Show every line of the data where the word "Örneğin" can be found.

───

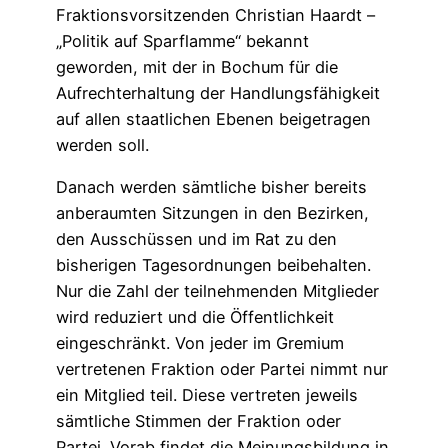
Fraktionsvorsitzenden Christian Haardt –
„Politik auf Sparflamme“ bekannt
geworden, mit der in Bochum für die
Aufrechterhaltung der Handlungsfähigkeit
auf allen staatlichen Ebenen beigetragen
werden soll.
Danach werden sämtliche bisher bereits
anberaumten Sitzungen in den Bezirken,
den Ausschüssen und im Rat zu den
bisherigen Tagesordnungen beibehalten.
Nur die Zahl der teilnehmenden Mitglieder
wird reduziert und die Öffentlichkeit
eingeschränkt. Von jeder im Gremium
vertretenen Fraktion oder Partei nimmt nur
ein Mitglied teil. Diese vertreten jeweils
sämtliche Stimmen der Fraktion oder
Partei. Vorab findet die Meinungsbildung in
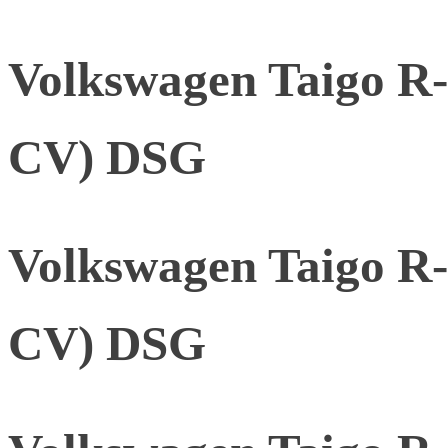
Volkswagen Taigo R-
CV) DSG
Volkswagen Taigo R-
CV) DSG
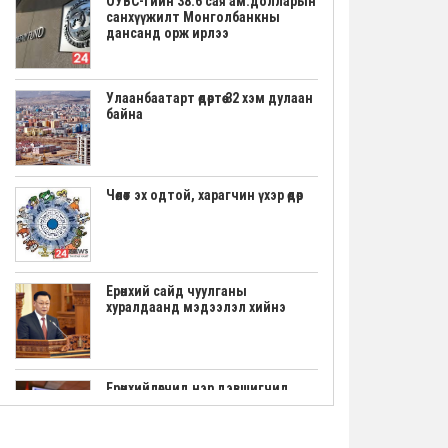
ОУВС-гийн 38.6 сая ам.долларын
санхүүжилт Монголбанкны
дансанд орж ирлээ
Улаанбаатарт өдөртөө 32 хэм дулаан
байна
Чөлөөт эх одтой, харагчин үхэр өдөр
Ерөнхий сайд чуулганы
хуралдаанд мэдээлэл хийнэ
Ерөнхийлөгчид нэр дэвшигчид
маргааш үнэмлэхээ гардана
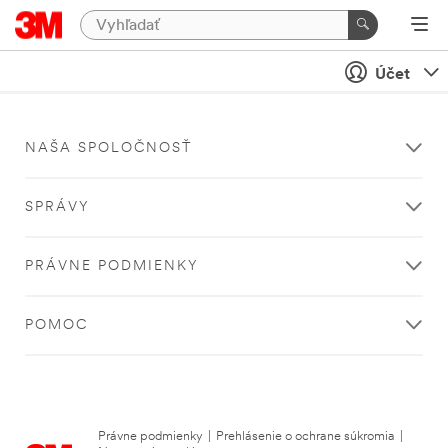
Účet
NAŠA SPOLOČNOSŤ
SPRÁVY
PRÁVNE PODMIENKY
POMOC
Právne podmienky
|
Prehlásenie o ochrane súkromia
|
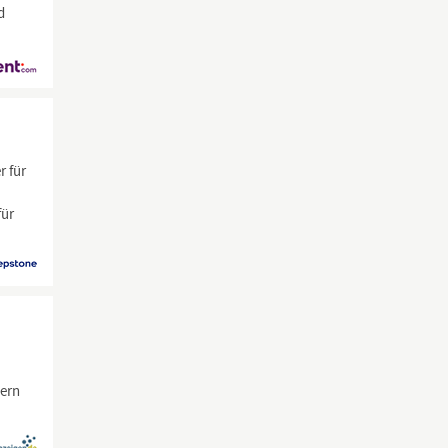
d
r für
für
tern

───

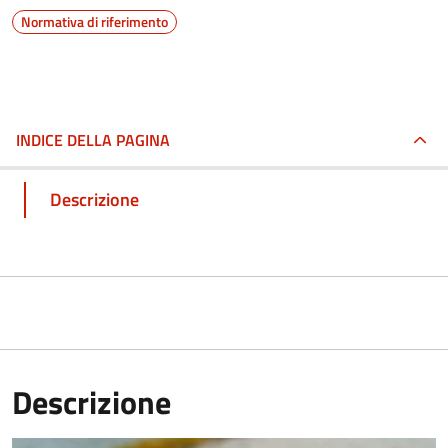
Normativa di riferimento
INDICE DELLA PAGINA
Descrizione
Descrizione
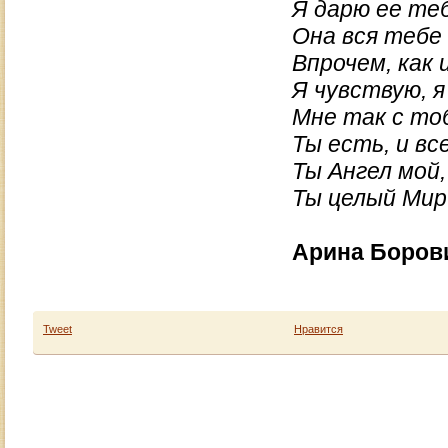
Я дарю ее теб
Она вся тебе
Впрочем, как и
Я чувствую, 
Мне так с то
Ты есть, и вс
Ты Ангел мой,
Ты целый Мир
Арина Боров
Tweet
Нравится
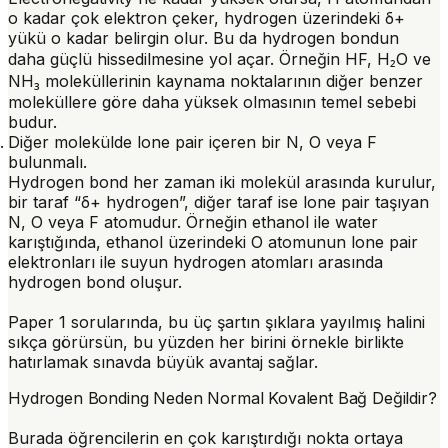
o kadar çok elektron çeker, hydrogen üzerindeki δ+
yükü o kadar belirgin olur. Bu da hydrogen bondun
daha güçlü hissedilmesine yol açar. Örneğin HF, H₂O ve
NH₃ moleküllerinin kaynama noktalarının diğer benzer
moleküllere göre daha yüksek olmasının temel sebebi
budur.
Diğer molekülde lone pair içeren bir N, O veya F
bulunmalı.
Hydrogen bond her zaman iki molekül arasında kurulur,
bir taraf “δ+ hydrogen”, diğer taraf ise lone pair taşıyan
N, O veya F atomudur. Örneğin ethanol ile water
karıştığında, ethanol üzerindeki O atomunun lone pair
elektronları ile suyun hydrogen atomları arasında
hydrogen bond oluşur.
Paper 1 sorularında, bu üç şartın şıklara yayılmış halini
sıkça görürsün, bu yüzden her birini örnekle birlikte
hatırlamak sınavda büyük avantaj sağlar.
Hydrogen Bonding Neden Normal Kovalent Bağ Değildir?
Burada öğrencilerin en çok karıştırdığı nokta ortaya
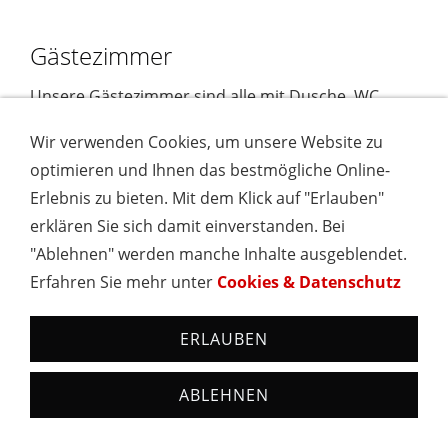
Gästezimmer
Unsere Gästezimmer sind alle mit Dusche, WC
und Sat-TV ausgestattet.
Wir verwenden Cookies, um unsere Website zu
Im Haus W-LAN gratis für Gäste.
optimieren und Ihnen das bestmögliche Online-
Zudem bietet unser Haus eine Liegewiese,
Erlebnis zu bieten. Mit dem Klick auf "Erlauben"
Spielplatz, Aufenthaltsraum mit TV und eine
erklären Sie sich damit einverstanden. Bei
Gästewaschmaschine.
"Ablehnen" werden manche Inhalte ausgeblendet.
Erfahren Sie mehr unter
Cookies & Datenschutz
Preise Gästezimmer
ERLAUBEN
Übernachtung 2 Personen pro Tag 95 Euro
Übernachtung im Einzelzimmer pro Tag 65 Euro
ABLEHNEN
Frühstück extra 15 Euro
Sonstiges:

───

#### [Result below]
daha güçlü hissedilmesine yol açar. Örneğin HF, H₂O ve
N, O veya F atomudur. Örneğin ethanol ile water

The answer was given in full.